#### [Work item]
Please give back all the records exactly, but keep the pictures out.

#### [Given records]
*** Begin section ***
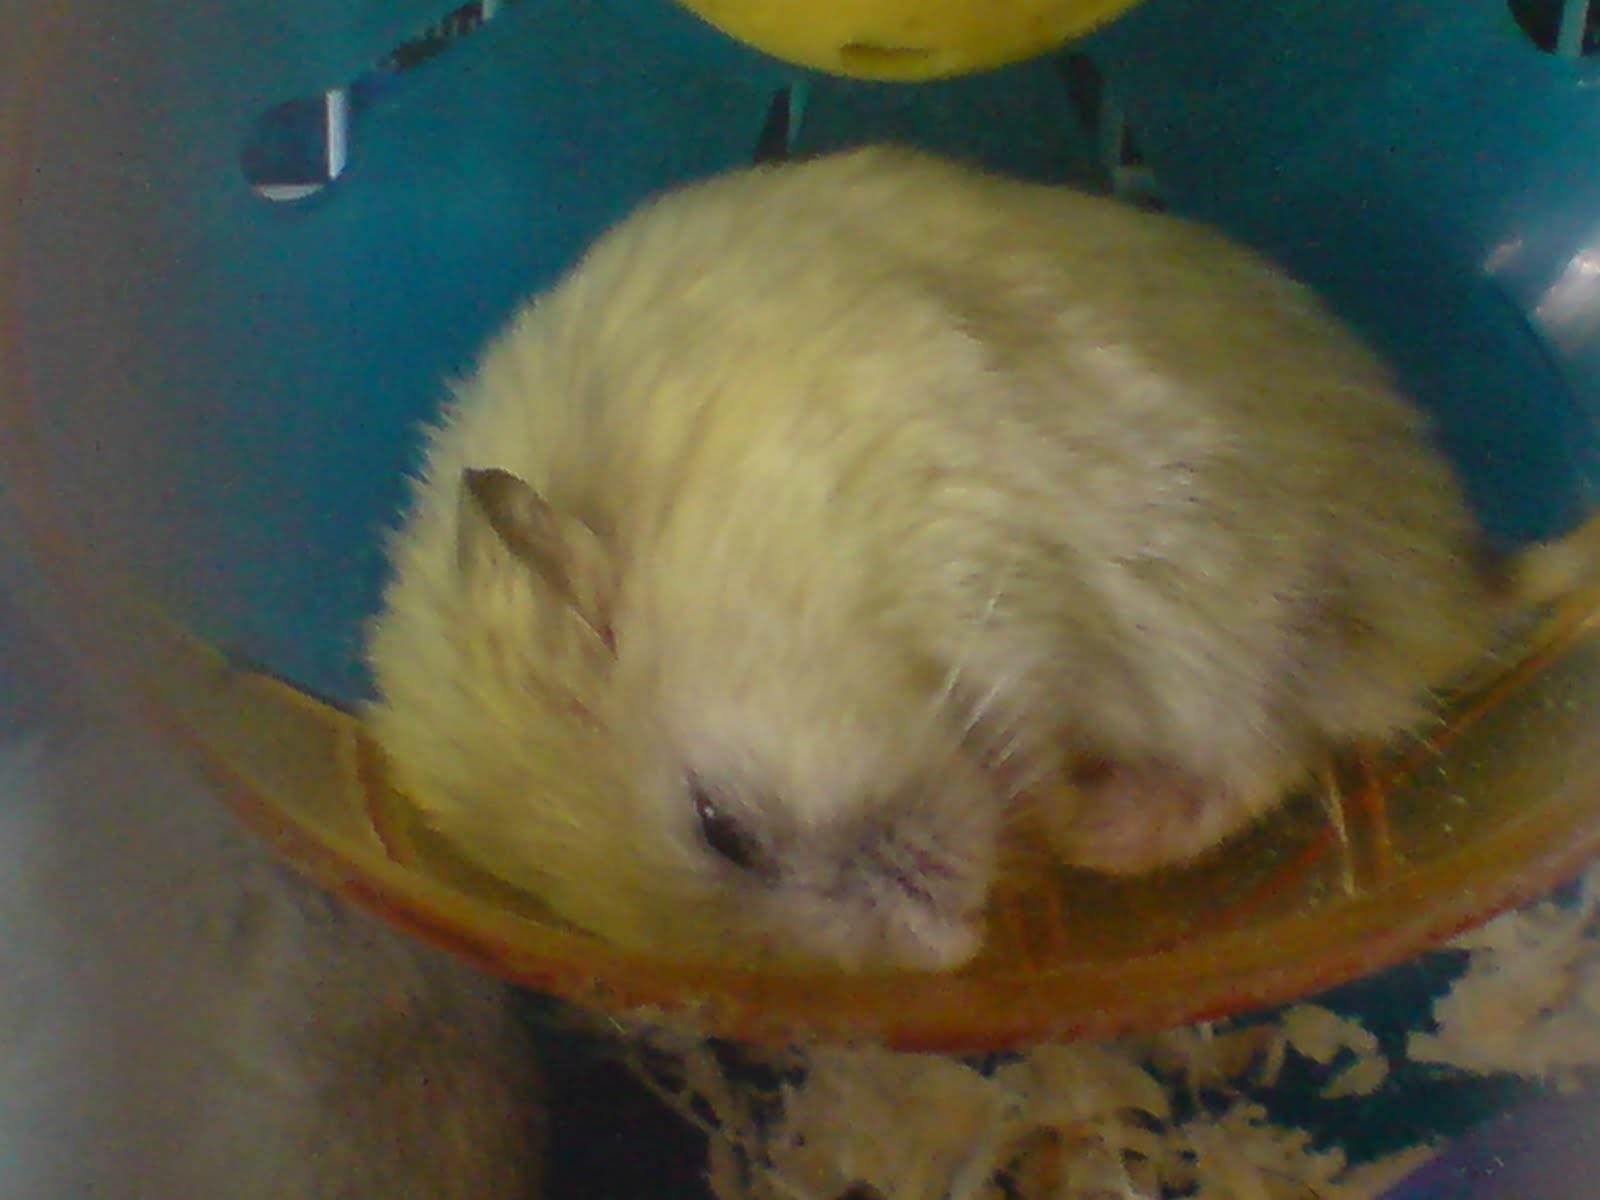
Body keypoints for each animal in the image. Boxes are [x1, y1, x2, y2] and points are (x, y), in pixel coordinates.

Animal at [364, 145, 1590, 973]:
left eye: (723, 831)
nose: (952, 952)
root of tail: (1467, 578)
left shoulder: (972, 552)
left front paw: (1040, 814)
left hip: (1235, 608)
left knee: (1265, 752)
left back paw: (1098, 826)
*** End section ***
#### [Response to the task]
Body keypoints for each animal in the image. Boxes are [x1, y1, x2, y2] and points are (x, y), in pixel coordinates.

Animal at [364, 145, 1590, 973]:
left eye: (723, 831)
nose: (952, 952)
root of tail: (1467, 578)
left shoulder: (972, 552)
left front paw: (1040, 814)
left hip: (1235, 608)
left knee: (1265, 752)
left back paw: (1098, 826)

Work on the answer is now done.